Other measures include "urgently developing a locally led & coordinated, but nationally supported Find, Test, Trace, Isolate and Support programme in England".

And also mandatory testing for those who arrive from abroad, including follow-up tests and also enforceable quarantine.

Among the backers of the scheme is Professor Martin McKee, a public health expert at the London School of Hygiene and Tropical Medicine and a member of Independent SAGE.

He said: "The UK government's approach is based on a false choice or 'balance' between saving lives and protecting jobs and the economy.

"This has given us the worst of all worlds, with some of the highest death rates and greatest decline in GDP anywhere.

"We are doing too little to break the chain of disease transmission while hitting people's jobs and incomes."
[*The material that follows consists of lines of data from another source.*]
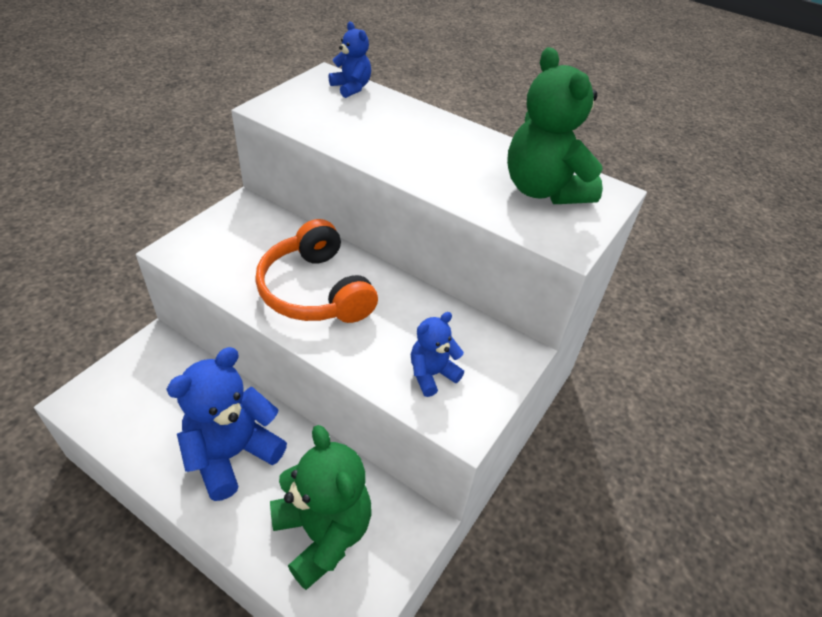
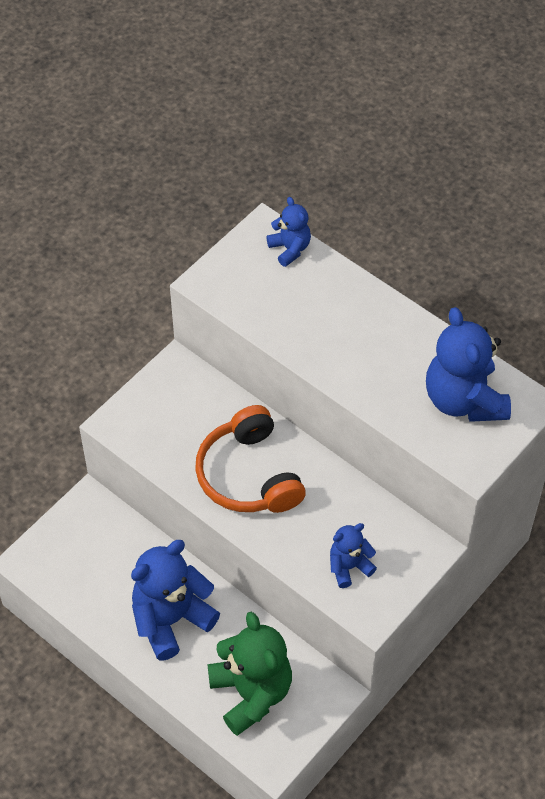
camera: 10 degrees right, 10 degrees up
green teddy bear [507,47,603,204] -> blue teddy bear [426,307,511,422]

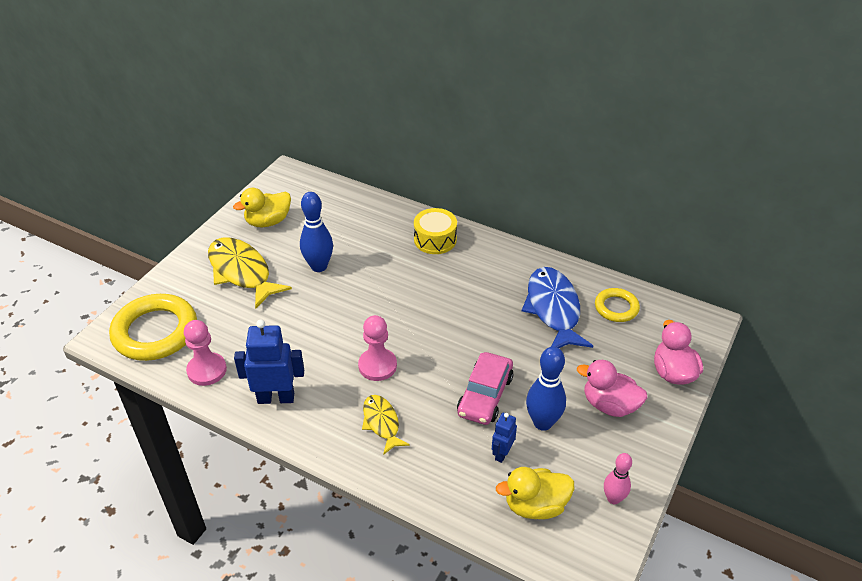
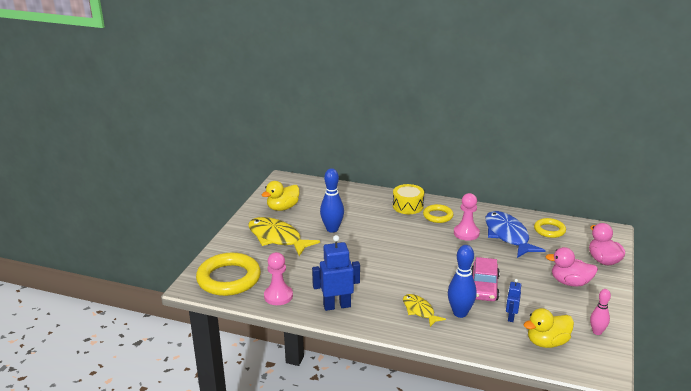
camera: 10 degrees left, 15 degrees down
pink pawn [358,315,397,381] -> pink pawn moved to [454,193,480,241]
blue bowling pin [526,346,566,431] -> blue bowling pin moved to [448,245,477,318]
none -> yellow ring [423,204,453,223]

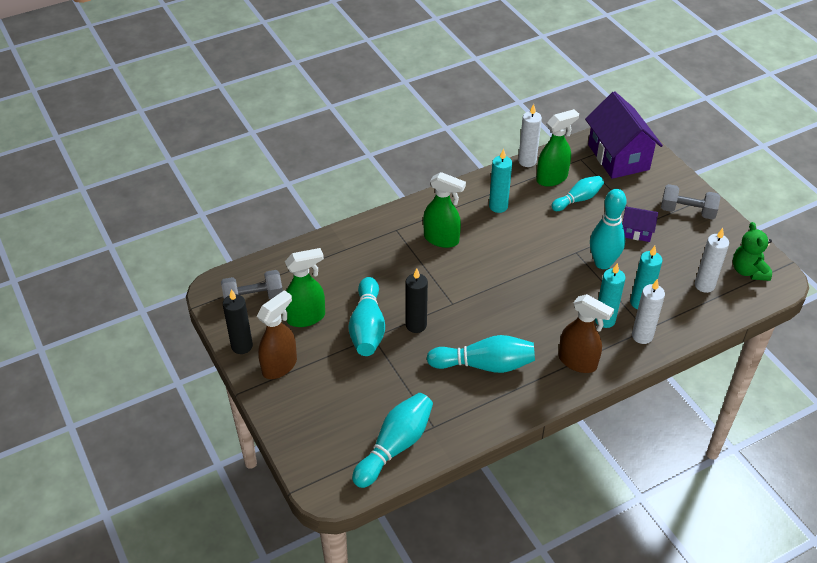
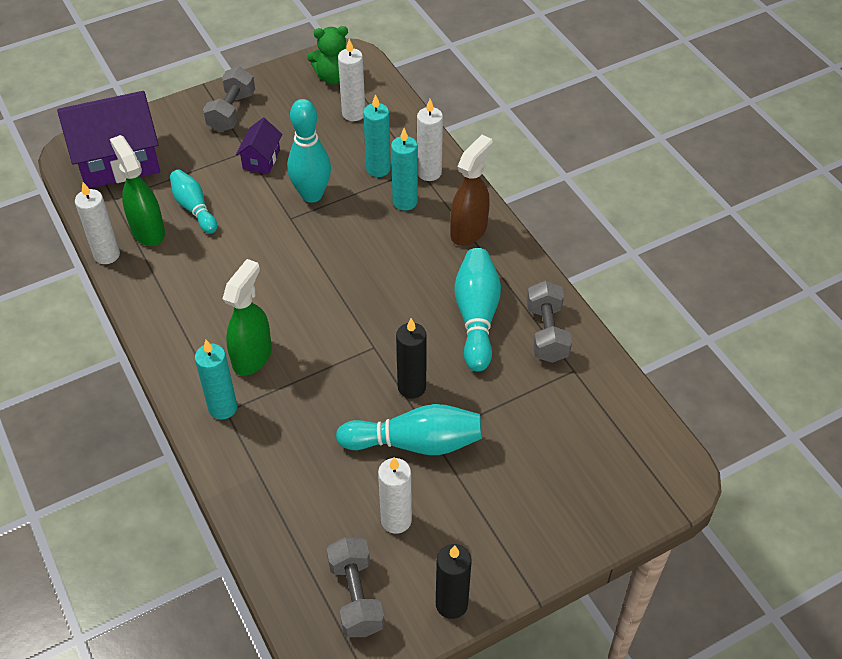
camera: 90 degrees left, 5 degrees up
brown spray bottle [257,290,297,379] -> none
green spray bottle [285,248,325,327] -> white candle [378,457,412,534]
turquoise bowling pin [352,393,433,488] -> none
turquoise candle [489,149,512,213] -> turquoise candle moved to [195,340,237,420]
none -> grey dumbbell [527,280,572,363]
Dr Kit Yates, a mathematical biologist at the University of Bath, and Professor Karl Friston, a neuroscientist at University College London, also support the plan.

Backers in parliament include Liberal Democrats Layla Moran and Munira Wilson, Conservative Dr Dan Poulter, Labour's Clive Lewis, the SNP's Dr Philippa Whitford, and the Green party's Caroline Lucas.

Ms Moran said: "The Covid-Secure UK plan is based on the principle that by focusing on saving as many lives as possible in the immediate term, you will also save jobs and be able to open up the economy sustainably.

"The UK Government's current plan stops at 'getting R below 1' but says nothing about what should happen next, as we saw in the first wave.

"By not taking decisive action, this government is not saving as many lives as possible and also damaging the economy. We have a plan to change that."